More important than the system is making the game setting or theme tailored to the first time players. HoneyBear, is your wife interested in any remotely geeky stories? (Sci-fi, fantasy, teen-vampire/werewolf/syrin love triangles) Something that’s already an interest is where you’ll catch her/them.
My wife’s first RPG was DND 3.5, but she is into the kinds of stories that DND tends to cover and she’s been hooked for 10 years now. System’s important, but setting and player group trumps all.
Thanks so much for your perspective Angela! It’s all great advice. The one part party game was what attracted me to Fiasco, and I didn’t realize the breadth of playsets, so I’m definitely gonna take a closer look at that. I’m thinking of setting the hook with Fiasco, and if that goes well reeling them in the with Hollow Earth and ubiquity. I picked up the Fate Accelerated to give it glance.
Thanks Warren, I know my wife would not be a fan of fantasy, Dragons and sorcerors are just not her cup of tea. I’ve been getting her into geek TV, and she seems to gravitate towards the more Earthbound, modern day sci-fi. Hmm, I don’t suppose there’s a Downton Abby-esque playset?
Unhallowed Metropolis is very Downton Abby, honestly. Maybe get her listening to some of us so she knows if she is interested in the setting. The only problem with Unhallowed is the system is a tad more difficult to handle. However, it’s -very- Downton Abby. Byron is based off a few scenes from that series.
But, as I said, it’s a tad difficult. You could try Victorian Vampire the Masquerade (2nd edition). Cute book, easy rules, and you get to eat people!
I went digging, HoneyBear, and some people are saying the Transatlantic playset is Downton Abbey-esque! It cites Titanic as an inspiration, and is free here: http://www.bullypulpitgames.com/downloads/
Also, I want to play with your wife now! Sounds like her tastes closely align with my own. Boo fantasy, yay modern sci-fi!
Also, Fun Angela Fact ™: Victorian-Age Vampire was the very very very first game I tried to GM. We don’t speak of that awkward experience (waaaay pre-Fandible!)
Transatlantic looks like a really good choice – no fantastical / sci-fi elements to muddy the waters and a simple system.
From what you’ve said, that one sounds like the way to go, but this has been rattling around in my head, so here’s another thing that bubbled up:
This might be a little out of the box, but as a way to introduce the RP with as few mechanics as possible, what about the basics of Dread? Some questionaires and a (familiar) Jenga tower.
Depending on the setting, maybe the tower falling doesn’t mean death, but ‘social death’.
I love Dread conceptually as the use of a Jenga tower to set horror pacing is probably one of the most brilliant non-standard role playing moves I have yet seen. I personally would recommend it as a nice lesson in pacing entirely and story driven games.
It is not so great for teaching the more common roleplaying atmosphere that is the crunchy diceplex.

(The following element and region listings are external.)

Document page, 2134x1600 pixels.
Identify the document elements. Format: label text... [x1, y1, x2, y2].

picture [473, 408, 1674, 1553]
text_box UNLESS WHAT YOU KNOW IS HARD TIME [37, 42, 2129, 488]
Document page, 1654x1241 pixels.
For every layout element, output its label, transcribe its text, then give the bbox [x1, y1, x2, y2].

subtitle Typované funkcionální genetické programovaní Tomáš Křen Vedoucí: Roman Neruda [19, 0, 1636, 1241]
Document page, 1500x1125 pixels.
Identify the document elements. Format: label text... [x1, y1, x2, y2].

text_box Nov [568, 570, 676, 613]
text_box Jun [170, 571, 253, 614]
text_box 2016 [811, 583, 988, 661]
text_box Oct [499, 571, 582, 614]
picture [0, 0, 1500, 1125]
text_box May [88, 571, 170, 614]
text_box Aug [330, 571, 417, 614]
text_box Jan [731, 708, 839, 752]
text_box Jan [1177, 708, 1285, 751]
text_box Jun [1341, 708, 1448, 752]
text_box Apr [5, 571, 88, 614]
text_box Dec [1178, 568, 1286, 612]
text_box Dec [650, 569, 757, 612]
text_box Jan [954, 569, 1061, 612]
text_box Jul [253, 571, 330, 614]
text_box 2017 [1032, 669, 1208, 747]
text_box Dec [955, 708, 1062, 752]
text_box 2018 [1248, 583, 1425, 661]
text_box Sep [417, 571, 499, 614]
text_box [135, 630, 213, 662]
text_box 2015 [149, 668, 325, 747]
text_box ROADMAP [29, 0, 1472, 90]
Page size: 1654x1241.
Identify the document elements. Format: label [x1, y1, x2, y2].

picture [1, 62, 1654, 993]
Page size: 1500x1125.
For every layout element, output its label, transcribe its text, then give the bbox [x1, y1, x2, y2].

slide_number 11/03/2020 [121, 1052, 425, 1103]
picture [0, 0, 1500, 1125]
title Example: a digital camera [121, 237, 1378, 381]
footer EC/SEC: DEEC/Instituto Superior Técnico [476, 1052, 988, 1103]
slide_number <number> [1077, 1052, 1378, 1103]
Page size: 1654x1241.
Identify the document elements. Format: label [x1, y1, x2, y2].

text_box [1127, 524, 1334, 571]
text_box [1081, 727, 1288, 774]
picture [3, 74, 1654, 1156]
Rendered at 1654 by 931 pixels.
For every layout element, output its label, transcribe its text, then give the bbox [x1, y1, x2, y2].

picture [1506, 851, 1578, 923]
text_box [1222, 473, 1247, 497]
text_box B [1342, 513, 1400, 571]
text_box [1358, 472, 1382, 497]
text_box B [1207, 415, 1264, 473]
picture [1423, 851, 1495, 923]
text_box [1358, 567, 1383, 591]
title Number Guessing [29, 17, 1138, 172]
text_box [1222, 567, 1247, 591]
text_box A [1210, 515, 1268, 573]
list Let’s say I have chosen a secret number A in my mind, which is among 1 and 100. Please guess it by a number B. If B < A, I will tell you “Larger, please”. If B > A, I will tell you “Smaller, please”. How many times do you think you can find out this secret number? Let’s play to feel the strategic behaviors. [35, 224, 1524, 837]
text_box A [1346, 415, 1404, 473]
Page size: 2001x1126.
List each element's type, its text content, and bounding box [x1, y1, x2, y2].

While I’m no minmaxer for a game like Vampire and many others there is usually a line you have to draw between being an interesting character thematically and a useful character systematically.
I don’t particularly have a good game to suggest for that but usually with a good team, and the hooks of roleplaying already sunk it is just something you learn on the mountain of ripped character sheets.
If you want to lighten Fiasco up a bit, the Fiasco Companion has milder tilt and aftermath tables you can swap in. When I pitched it to some non-roleplayers, I picked out a few promising playsets and let them choose between the darker and lighter tables. We ended up with a light-hearted teen stoner comedy. Fiasco does need some improv buy-in, but it doesn’t have to be dark or even black comedy unless you want it to be.
Peripheral – I was Googling frantically to confirm that about the Fiasco Companion and totally failed, so I kept it out. But yes, I want to try a Fiasco game with the milder tilt/aftermath tables! Not because I’m opposed to black comedy, but I really like that idea of a teen stoner comedy using Fiasco.